> [PROBLEM STATEMENT] Output, word for word and without pictures, the lines from the one containing "d: 10.51 -> 0.08" through the final line of the listing below.

> [DATA FOR ANALYSIS]
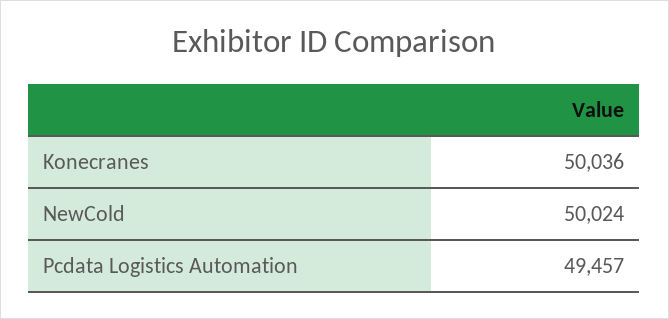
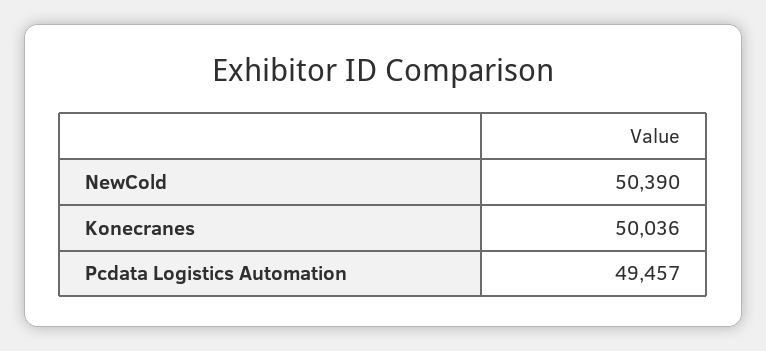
NewCold: 50024 -> 50390

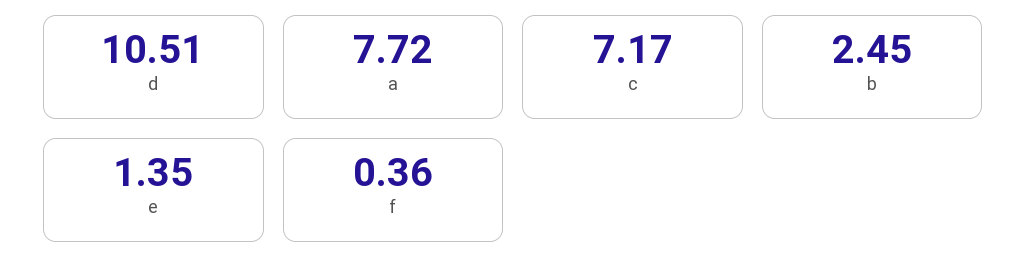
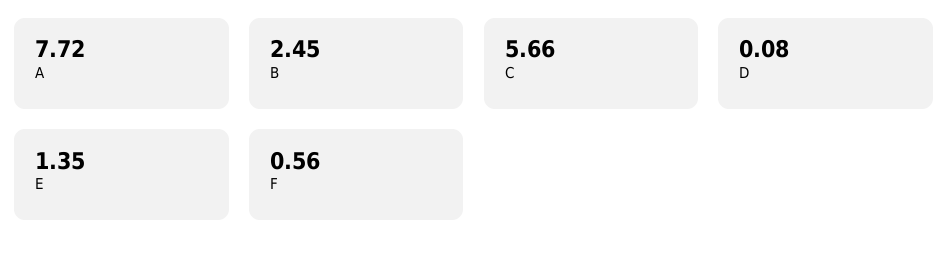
d: 10.51 -> 0.08
c: 7.17 -> 5.66
f: 0.36 -> 0.56

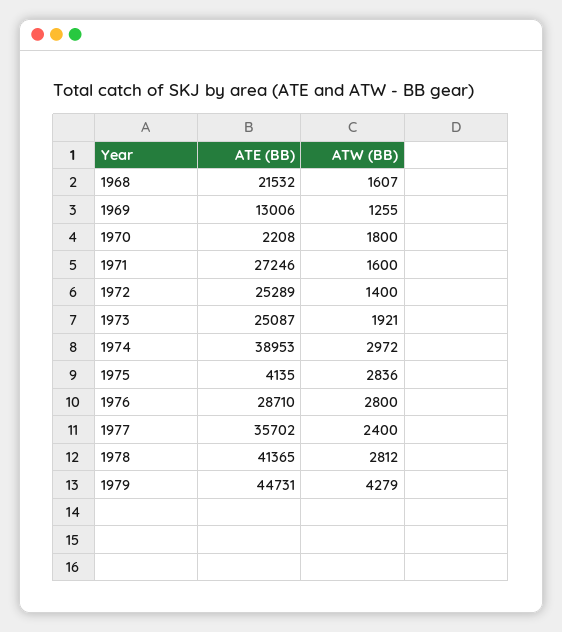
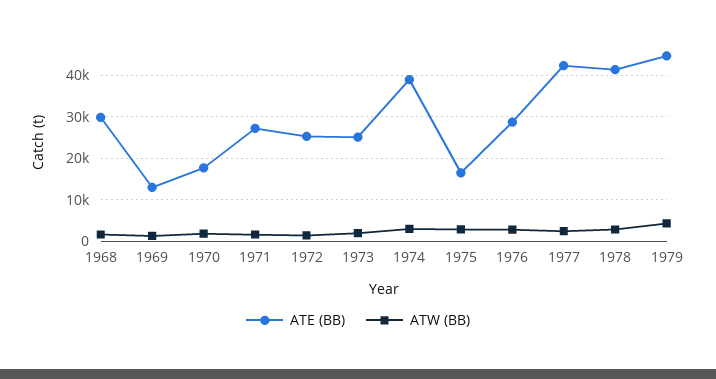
ATE (BB), 1968: 21532 -> 30000
ATE (BB), 1970: 2208 -> 18000
ATE (BB), 1975: 4135 -> 16000
ATE (BB), 1977: 35702 -> 42000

> [PROBLEM SOLUTION]
d: 10.51 -> 0.08
c: 7.17 -> 5.66
f: 0.36 -> 0.56

ATE (BB), 1968: 21532 -> 30000
ATE (BB), 1970: 2208 -> 18000
ATE (BB), 1975: 4135 -> 16000
ATE (BB), 1977: 35702 -> 42000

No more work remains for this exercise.